There are two scripts. One to download and filter from huggingface (paradocs-hf
) and one to filter from an already downloaded file (paradocs
) (this may be faster than using huggingface).
They both have the same general usage:
usage: paradocs [-h] [--NAME NAME] [OPTIONS]
ParaDocs: Extracts document-level information from RAW ParaCrawl data and filters output for easy bitext extraction.
Example: paradocs --path en-de-strict.gz
options:
-h, --help show this help message and exit
--path PATH The path to the data
--minimum_size MINIMUM_SIZE
The minimum consecutive sequence length to include in the output. By default, set to 1 (all sentences included)
--frequency_cutoff FREQUENCY_CUTOFF
Will break documents at any line that occurs above this frequency in the original data.
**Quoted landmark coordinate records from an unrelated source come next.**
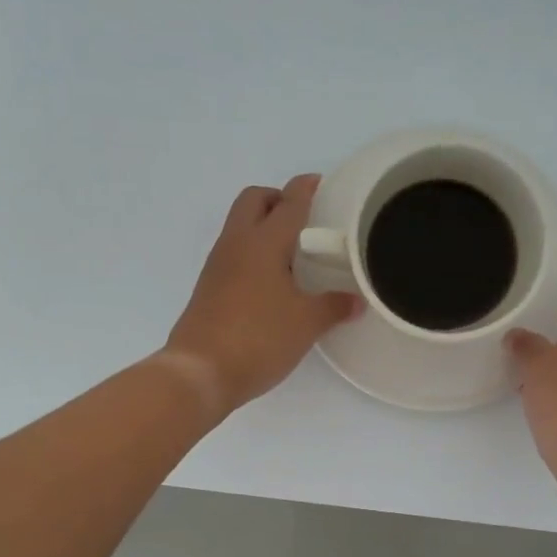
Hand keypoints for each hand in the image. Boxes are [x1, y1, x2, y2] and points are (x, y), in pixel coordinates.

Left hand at [163, 175, 358, 417]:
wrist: (199, 372)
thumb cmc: (258, 339)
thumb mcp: (306, 324)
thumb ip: (333, 306)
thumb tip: (356, 301)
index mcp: (263, 242)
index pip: (289, 202)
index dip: (306, 188)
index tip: (321, 183)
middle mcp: (236, 244)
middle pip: (254, 200)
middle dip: (278, 199)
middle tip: (304, 219)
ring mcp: (218, 265)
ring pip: (240, 226)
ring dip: (263, 226)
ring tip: (293, 253)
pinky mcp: (209, 288)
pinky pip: (233, 253)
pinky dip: (253, 253)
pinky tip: (272, 281)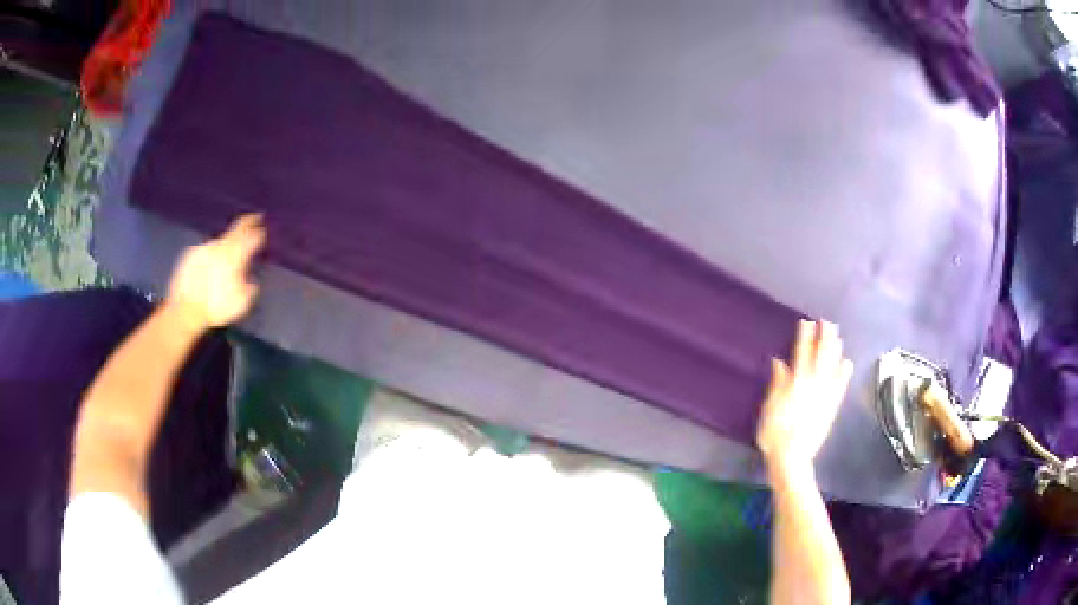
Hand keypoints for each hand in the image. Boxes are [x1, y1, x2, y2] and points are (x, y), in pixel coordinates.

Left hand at [166, 214, 265, 330]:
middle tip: (253, 220)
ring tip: (227, 254)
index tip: (262, 226)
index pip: (250, 235)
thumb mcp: (240, 304)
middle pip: (235, 231)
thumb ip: (249, 288)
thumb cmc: (215, 308)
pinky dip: (211, 255)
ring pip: (220, 243)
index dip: (258, 230)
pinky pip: (206, 251)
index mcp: (235, 256)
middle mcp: (220, 246)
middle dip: (245, 225)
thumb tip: (252, 281)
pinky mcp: (191, 254)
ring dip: (226, 246)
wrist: (185, 310)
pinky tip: (209, 267)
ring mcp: (204, 248)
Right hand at [757, 320, 853, 475]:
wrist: (792, 457)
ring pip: (832, 368)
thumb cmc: (775, 434)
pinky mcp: (831, 408)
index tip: (807, 322)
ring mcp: (825, 396)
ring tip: (837, 336)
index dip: (805, 337)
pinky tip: (847, 363)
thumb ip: (777, 384)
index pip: (801, 354)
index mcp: (796, 383)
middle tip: (827, 322)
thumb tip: (779, 362)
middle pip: (821, 357)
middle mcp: (813, 385)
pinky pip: (840, 387)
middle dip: (824, 338)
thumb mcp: (769, 408)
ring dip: (835, 351)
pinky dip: (844, 374)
This is an alternative to sentence-level deduping.
--lid_cutoff LID_CUTOFF
Will break documents at any line that occurs below this probability for the assigned language.
--min_avg_score MIN_AVG_SCORE
To print out a document, the whole document must maintain an average score across the whole document.
--outpath OUTPATH The output path to write the data. If not set, defaults to sys.stdout
Alternatively to use paradocs-hf
, you can substitute --path
for --name
and pass the name of a data split.